FABLES
par Michel
Ostertag
1.
Un homme avait deux amis
Un homme avait deux
amis, l’un riche et généreux et l’autre modeste et pingre.
Il était souvent invité chez
le premier où il était reçu avec les plus grands
égards, les meilleurs mets lui étaient servis
accompagnés des vins les plus raffinés qui soient. Pour
remercier son hôte, il mettait un point d’honneur à
l’honorer de sa meilleure conversation qu’il savait émailler de
mots d’esprit et de pointes de méchanceté comme il
sied d’entendre à tous grands de ce monde.
Les rares fois où il
était invité chez le second, il prenait la
précaution de dîner légèrement avant
n’étant pas sûr de manger à sa faim tant les plats
étaient pauvres et les boissons rares. La conversation ne
brillait pas par des sujets intéressants, le seul sujet qui
était de mise tournait autour de l'argent et des
économies que l'on pouvait faire en allant acheter ici
plu¬tôt que là afin de gagner quelques centimes
d'euros.
Malgré leurs défauts,
notre homme voulait garder ses deux amis. Il savait s’adapter à
leur manière de vivre et quand il les invitait chez-lui il
faisait en sorte de les mettre à l’aise. L’un arrivait les bras
chargés de cadeaux tandis que l’autre venait les mains vides.
Mais n’importe, il ne voulait pas le voir.
L’amitié comme l’amour est aveugle.
Heureux sont ceux qui en
bénéficient bien qu’ils ne le méritent pas
toujours.
***
2.
Riches et mendiants
Un riche est souvent
plus riche qu’un autre riche, mais, à coup sûr, il sera
moins riche que tel autre riche. De même de la misère :
tel mendiant paraîtra avoir touché le fond de la
misère, mais que vienne s’installer à dix mètres
de lui un autre mendiant à qui il manquera un membre et
aussitôt notre compassion ira vers ce dernier.
Diviser notre obole en deux parts
égales est toujours malaisé et la pire des solutions
serait le renoncement. Trop de malheur nuit à la
générosité.
Penser que donner uniquement aux
plus démunis au détriment de ceux qui n’ont pas
touché le fond de la misère consiste à plonger les
moins démunis dans la catégorie des plus
malheureux.
Vous allez me demander quelle est
ma solution. Je n’en ai pas ! Restons éveillé à la
misère qui nous entoure chaque jour davantage et laissons notre
cœur s’exprimer librement.
Un ami prenait le
métro parisien matin et soir. Comme il était d’une
extrême générosité, il n’hésitait
jamais à donner son obole aux nombreux quémandeurs qui
passaient de rame en rame à vendre une revue que personne ne
désirait lire ou à jouer de l’accordéon dans le
brouhaha du métro. Un euro le matin, autant le soir, à la
fin de l’année la somme donnée était coquette !

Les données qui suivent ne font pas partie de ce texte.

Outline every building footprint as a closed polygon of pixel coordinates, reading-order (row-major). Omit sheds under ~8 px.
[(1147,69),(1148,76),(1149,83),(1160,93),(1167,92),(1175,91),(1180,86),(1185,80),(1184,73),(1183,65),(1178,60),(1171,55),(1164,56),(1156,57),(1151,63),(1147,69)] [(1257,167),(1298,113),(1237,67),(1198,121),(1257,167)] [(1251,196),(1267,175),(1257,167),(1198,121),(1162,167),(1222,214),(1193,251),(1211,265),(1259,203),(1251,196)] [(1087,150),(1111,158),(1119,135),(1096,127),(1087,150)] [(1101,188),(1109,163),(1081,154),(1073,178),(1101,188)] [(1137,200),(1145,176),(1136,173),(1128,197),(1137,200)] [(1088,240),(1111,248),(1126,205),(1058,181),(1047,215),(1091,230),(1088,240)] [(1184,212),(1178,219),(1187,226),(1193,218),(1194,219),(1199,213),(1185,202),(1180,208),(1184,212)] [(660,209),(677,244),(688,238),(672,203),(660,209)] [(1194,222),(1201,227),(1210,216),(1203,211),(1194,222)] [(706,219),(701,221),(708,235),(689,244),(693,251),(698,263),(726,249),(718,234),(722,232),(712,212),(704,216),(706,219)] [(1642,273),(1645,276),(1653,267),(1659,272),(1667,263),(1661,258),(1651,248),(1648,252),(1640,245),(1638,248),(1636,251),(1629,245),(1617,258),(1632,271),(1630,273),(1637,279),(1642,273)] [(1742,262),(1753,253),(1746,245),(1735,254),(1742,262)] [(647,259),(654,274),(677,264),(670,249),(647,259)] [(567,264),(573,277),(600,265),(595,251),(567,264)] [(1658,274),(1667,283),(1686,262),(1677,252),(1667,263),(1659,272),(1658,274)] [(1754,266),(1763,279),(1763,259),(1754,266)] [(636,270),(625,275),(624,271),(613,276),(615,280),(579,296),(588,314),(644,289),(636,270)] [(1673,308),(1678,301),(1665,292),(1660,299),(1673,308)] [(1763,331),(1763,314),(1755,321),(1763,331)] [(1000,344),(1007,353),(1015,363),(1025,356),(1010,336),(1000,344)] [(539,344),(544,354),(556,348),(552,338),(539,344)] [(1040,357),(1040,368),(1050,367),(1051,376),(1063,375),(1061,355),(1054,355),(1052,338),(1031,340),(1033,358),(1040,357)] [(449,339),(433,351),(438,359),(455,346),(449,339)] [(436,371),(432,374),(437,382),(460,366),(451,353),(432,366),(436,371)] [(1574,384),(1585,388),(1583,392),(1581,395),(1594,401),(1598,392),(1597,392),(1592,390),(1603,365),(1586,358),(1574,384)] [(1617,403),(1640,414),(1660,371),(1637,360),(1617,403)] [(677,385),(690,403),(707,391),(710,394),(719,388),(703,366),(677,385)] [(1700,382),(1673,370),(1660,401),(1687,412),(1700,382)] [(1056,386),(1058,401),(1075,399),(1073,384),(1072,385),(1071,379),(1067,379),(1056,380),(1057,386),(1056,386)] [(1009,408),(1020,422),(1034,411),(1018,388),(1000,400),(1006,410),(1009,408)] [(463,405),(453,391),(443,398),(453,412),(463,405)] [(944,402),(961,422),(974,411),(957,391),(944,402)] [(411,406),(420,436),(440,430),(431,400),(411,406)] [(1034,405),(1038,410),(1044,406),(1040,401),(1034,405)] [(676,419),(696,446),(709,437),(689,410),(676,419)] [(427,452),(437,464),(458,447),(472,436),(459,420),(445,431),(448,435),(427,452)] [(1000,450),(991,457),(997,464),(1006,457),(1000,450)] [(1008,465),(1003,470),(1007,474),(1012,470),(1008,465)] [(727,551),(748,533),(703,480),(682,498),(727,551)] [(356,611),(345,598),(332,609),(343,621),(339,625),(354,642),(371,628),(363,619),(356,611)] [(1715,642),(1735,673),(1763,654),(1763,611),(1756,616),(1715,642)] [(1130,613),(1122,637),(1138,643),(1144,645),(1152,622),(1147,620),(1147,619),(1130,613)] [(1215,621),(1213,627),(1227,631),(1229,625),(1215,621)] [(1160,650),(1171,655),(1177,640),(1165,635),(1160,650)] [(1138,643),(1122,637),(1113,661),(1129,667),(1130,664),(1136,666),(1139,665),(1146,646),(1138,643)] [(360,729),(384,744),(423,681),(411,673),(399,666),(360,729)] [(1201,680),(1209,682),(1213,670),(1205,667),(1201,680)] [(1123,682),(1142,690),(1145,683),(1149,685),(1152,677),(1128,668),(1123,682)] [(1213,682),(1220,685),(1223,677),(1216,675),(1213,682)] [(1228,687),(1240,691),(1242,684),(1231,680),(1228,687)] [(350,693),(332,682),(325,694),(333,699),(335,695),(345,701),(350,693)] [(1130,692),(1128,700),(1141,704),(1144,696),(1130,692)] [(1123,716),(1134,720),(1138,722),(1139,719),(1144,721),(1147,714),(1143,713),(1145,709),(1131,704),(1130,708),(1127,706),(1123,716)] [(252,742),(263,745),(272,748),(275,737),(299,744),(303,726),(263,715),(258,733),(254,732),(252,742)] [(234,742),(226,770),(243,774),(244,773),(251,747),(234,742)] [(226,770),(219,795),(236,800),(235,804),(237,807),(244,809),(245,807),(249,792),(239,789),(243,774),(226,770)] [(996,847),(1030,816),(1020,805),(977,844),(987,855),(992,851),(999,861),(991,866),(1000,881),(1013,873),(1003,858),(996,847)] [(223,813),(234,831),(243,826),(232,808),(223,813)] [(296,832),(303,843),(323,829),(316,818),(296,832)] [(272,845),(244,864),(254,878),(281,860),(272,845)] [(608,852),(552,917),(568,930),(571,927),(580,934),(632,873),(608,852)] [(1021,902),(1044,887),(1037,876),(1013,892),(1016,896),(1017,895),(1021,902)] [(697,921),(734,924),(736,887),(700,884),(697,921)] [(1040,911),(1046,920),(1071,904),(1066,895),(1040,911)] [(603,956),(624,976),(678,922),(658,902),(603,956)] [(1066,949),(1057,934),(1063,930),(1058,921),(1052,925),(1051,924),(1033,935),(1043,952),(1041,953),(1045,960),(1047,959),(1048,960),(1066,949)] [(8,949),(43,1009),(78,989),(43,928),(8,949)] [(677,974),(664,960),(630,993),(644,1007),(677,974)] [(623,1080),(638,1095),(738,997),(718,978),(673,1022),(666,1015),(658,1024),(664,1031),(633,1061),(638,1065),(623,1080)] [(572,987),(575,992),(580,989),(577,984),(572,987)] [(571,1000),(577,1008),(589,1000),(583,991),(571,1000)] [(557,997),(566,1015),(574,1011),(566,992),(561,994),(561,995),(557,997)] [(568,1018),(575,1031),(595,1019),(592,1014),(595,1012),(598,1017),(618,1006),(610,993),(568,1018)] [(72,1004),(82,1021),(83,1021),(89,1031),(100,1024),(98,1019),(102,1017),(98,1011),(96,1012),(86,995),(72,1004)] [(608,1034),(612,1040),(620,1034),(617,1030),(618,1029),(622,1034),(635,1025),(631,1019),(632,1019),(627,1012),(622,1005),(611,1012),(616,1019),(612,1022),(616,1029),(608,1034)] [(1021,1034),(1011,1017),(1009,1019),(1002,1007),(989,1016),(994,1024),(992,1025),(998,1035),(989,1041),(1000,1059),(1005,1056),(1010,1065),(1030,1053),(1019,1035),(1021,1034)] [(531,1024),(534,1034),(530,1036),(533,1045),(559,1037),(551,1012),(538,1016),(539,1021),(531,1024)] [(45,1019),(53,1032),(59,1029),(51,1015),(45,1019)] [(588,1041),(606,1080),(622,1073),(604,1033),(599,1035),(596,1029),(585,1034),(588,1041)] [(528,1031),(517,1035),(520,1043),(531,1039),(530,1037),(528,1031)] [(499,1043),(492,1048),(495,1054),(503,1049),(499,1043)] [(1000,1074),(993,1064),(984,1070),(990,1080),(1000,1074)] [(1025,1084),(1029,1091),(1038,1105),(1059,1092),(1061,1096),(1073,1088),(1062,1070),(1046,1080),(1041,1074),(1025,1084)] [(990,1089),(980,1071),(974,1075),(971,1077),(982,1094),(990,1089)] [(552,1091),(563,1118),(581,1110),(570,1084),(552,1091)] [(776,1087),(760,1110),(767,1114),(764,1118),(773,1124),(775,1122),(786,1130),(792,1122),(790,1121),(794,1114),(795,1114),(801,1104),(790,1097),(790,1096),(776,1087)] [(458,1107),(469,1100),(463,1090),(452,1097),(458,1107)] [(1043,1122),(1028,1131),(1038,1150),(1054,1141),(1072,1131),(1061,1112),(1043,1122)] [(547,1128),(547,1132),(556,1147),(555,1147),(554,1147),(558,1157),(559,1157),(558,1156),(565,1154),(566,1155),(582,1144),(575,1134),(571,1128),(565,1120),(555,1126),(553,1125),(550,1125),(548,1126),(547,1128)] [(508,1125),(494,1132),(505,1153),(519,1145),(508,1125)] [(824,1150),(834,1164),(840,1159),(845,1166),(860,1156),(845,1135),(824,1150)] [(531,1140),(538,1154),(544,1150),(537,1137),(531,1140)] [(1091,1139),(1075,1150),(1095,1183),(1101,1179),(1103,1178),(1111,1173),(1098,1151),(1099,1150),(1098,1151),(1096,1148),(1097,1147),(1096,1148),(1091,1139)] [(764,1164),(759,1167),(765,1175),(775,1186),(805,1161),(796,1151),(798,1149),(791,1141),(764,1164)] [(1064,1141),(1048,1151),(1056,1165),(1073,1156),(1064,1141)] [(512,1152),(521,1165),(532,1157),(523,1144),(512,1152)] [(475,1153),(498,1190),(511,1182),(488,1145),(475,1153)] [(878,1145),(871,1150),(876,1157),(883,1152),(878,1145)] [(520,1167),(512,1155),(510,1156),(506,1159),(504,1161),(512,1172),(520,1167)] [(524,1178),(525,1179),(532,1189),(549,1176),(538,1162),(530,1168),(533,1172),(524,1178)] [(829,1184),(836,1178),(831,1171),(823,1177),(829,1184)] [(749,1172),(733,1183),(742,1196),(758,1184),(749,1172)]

Faisant ses comptes, il se reprit et préféra plonger la
tête dans le journal gratuit qu’on lui donnait à
l’entrée de la station que de répondre aux multiples
sollicitations quotidiennes. Il n’eut aucun remord, d’autant que son
patron venait de lui annoncer qu’il serait licencié le mois
prochain. Victime de la concurrence asiatique, il était
contraint par les banques à déposer le bilan. Un court
moment, il se vit, à son tour, déambuler parmi les
passagers du métro à vendre un journal pour
chômeurs...
Il s’en voulut d’avoir été trop généreux.
Quand les gros
maigrissent, les maigres meurent, il pensa à ce proverbe
chinois. Mais il était trop tard, il était parmi les
maigres qui allaient encore un peu plus maigrir.